REQUIRED WORK -
Verbatim transcription of the listing is needed.

EXERCISE DATA -
==*==

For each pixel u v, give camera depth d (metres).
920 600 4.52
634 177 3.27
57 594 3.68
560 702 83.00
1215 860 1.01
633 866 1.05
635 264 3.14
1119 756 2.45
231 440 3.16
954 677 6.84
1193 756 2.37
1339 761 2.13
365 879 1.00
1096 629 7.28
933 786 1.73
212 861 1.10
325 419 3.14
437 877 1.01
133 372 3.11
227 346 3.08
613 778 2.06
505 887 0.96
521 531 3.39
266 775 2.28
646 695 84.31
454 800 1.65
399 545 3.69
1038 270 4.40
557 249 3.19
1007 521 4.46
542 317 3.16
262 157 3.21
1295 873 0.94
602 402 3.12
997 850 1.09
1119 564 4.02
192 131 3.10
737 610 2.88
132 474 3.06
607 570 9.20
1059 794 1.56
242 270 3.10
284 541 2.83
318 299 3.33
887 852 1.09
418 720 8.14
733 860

==*==

EXERCISE OUTPUT -
For each pixel u v, give camera depth d (metres).
920 600 4.52
634 177 3.27
57 594 3.68
560 702 83.00
1215 860 1.01
633 866 1.05
635 264 3.14
1119 756 2.45
231 440 3.16
954 677 6.84
1193 756 2.37
1339 761 2.13
365 879 1.00
1096 629 7.28
933 786 1.73
212 861 1.10
325 419 3.14
437 877 1.01
133 372 3.11
227 346 3.08
613 778 2.06
505 887 0.96
521 531 3.39
266 775 2.28
646 695 84.31
454 800 1.65
399 545 3.69
1038 270 4.40
557 249 3.19
1007 521 4.46
542 317 3.16
262 157 3.21
1295 873 0.94
602 402 3.12
997 850 1.09
1119 564 4.02
192 131 3.10
737 610 2.88
132 474 3.06
607 570 9.20
1059 794 1.56
242 270 3.10
284 541 2.83
318 299 3.33
887 852 1.09
418 720 8.14
733 860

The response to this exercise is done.